Rewrite the lines starting with the line with "いや、別に、正確な額を知りたいんじゃなく・・・" and going on through the line with "Corona-Pandemie: Entschädigung für", putting "カスタマーセンター" in place of "コールセンター" and changing nothing else. Leave the pictures out of your answer.

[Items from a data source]
════
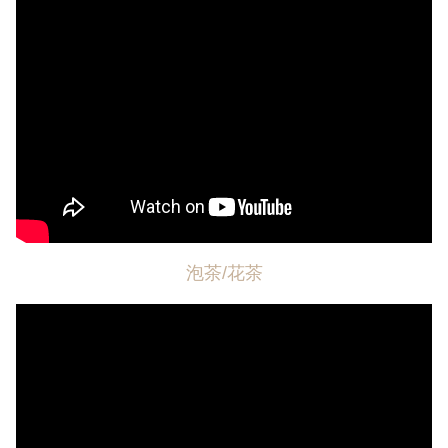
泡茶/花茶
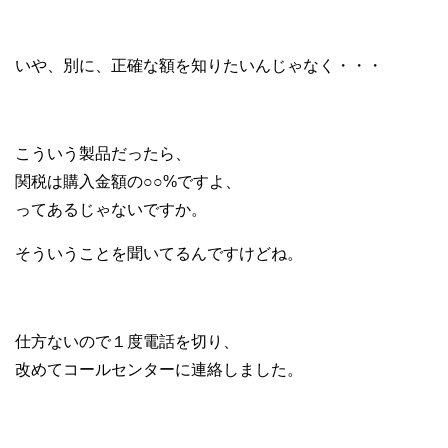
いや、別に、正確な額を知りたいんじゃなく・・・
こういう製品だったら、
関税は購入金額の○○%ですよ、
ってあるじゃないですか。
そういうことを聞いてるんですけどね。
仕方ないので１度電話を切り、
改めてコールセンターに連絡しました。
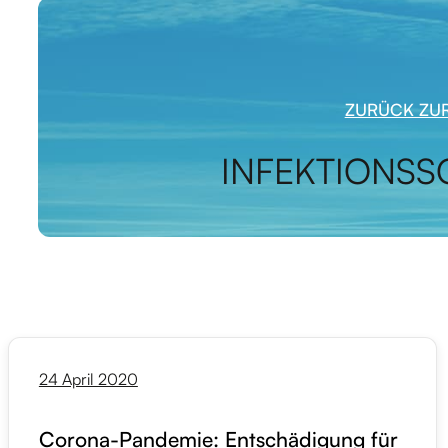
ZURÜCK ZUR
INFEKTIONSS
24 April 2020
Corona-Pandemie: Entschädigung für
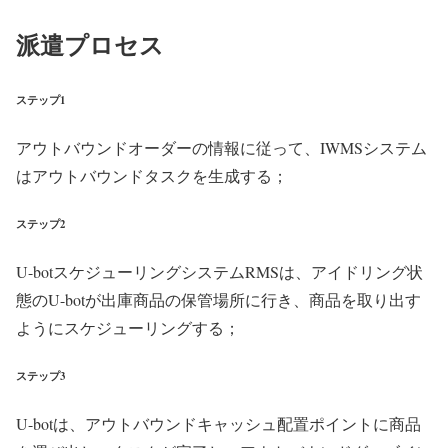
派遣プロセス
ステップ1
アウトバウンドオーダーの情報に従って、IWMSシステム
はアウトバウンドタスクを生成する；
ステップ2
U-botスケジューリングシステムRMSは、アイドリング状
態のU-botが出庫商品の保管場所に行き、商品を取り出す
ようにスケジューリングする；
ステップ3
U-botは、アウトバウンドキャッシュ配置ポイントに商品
════
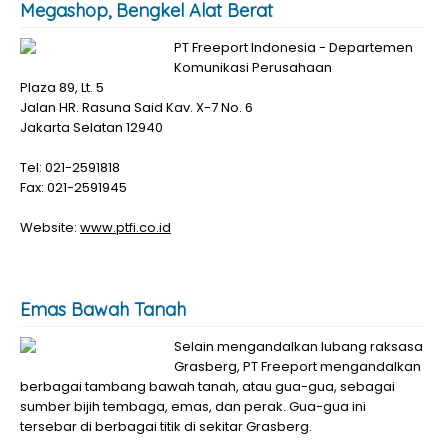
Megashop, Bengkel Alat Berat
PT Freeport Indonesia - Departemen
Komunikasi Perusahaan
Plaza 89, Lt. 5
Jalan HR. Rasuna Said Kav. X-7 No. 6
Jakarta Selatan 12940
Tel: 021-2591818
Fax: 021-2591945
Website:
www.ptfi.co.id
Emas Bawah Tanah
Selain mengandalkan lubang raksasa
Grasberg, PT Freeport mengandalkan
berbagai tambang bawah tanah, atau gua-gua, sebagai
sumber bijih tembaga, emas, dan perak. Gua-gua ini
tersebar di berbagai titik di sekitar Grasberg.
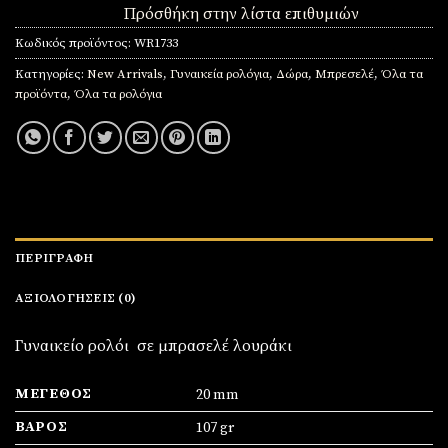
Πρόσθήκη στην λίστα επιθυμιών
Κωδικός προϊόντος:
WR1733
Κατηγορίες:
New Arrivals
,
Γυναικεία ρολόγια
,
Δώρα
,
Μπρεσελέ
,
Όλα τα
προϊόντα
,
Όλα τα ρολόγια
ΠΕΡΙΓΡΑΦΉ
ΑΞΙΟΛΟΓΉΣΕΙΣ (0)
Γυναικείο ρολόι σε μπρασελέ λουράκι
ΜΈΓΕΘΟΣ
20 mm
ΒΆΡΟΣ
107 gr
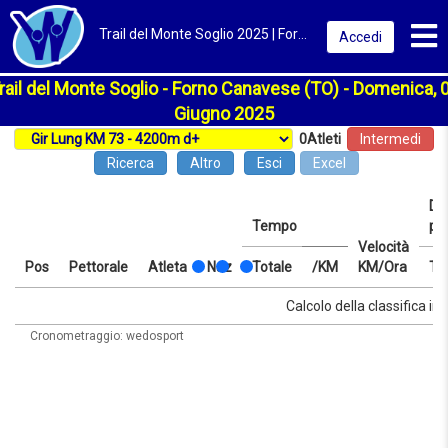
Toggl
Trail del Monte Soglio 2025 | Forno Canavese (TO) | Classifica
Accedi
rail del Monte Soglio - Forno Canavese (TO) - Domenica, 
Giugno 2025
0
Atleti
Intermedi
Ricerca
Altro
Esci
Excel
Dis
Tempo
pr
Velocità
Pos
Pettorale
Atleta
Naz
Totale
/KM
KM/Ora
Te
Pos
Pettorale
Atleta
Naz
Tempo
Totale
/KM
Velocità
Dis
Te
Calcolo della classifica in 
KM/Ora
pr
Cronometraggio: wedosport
════
» **Written reply**
いや、別に、正確な額を知りたいんじゃなく・・・
こういう製品だったら、
関税は購入金額の○○%ですよ、
ってあるじゃないですか。
そういうことを聞いてるんですけどね。
仕方ないので１度電話を切り、
改めてカスタマーセンターに連絡しました。
ZURÜCK ZUR
INFEKTIONSS
24 April 2020
Corona-Pandemie: Entschädigung für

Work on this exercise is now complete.